Miss Nancy Taylor – 2004 Musical

Miss Taylor, music teacher from River Oaks Elementry in Houston, TexasIn 2004, Nancy Taylor played “Granny” in the musical production of “70, Girls, 70″, seen here with bellboy “Eddie” (Joshua Wright), together they “stopped the show”. Read what the Houston Chronicle had to say.

“Spry Seniors Step Up in ’70, Girls, 70′ “

by Everett Evans

Copyright 2004 Houston Chronicle

A convocation of Houston’s senior stage talent kicks up its heels in the concert rendition of 70, Girls, 70 at Hobby Center’s Zilkha Hall. They may not kick all that high, but the point is that they’re still kicking.

Apart from the chance of showcasing a stageful of veterans, the main reason for doing 70 is the delightful, vaudeville-tinged score by John Kander and Fred Ebb, creators of Cabaret and Chicago.
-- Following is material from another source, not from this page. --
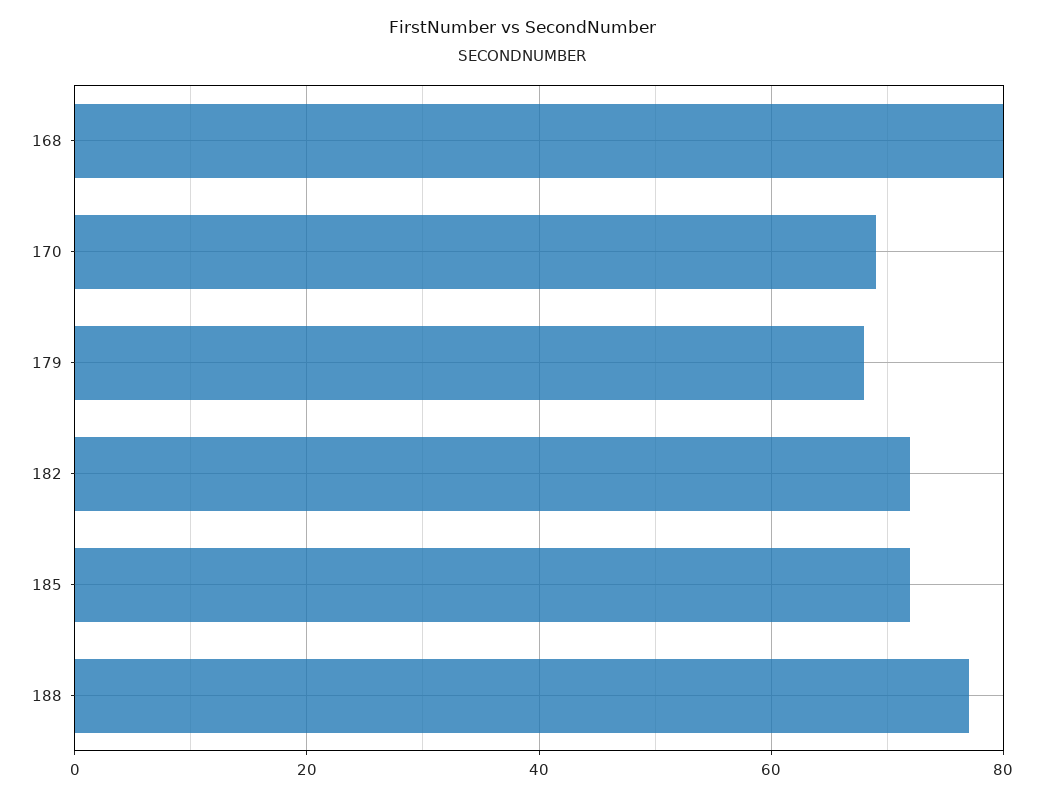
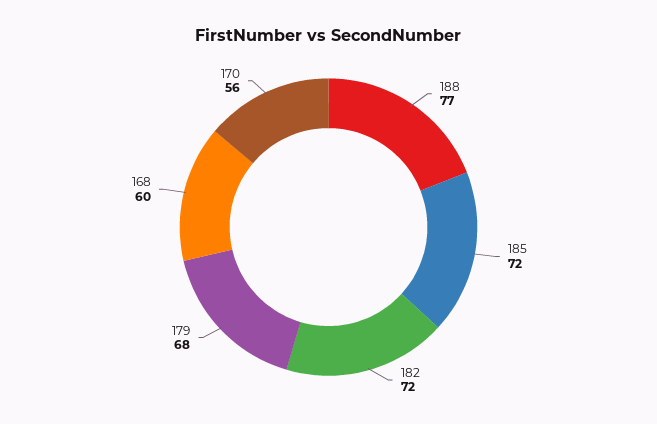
168: 80 -> 60
170: 70 -> 56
The book (by Ebb and Norman L. Martin) supplies a droll premise: Feisty seniors take to stealing furs to improve their standard of living. Yet it saddles its plot with an unnecessary and confusing show-within-the-show.

Yet as staged with dogged perseverance by Paul Hope and given lively musical direction by Dan Rutzen, 70 delivers many standout numbers and comic bits — particularly in the second act.

Sylvia Froman is ideal as ringleader Ida, her dry and knowing delivery anchoring the story. Though hampered by a faulty mike on her first song Home, she was precise and forceful in such later turns as The Elephant Song and Yes.

Charles Bailey exudes nutty energy as roguish Harry. Marge Carroll brings no-nonsense punch to Gert, scoring with See the Light, her narrative of a fabled kleptomaniac’s exploits. Charles Krohn’s disapproving Harry and Mitzi Wayne’s dithery Eunice are the golden-age lovebirds, posing the inevitable query with their teasing Do We?

A virtual sister act, Marsha Carlton (Fritzi) and Mozelle Moses-Felder (Melba) bring zippy oomph to Coffee in a Cardboard Cup and Broadway My Street. Moses-Felder also delivers a hearty Believe (leave it to Kander and Ebb to devise a spiritual as a safecracker’s inspiration) and Carlton contributes delicious clowning to Elephant Song, Ebb’s nonsensical/thoughtful musing on mortality.

As genial bellboy Eddie, the sole “kid” on hand, Joshua Wright brings supple voice and lithe moves to Go Visit Your Grandmother, teamed with Nancy Taylor’s spry Granny, matching Wright’s taps on her walker for a showstopping duet.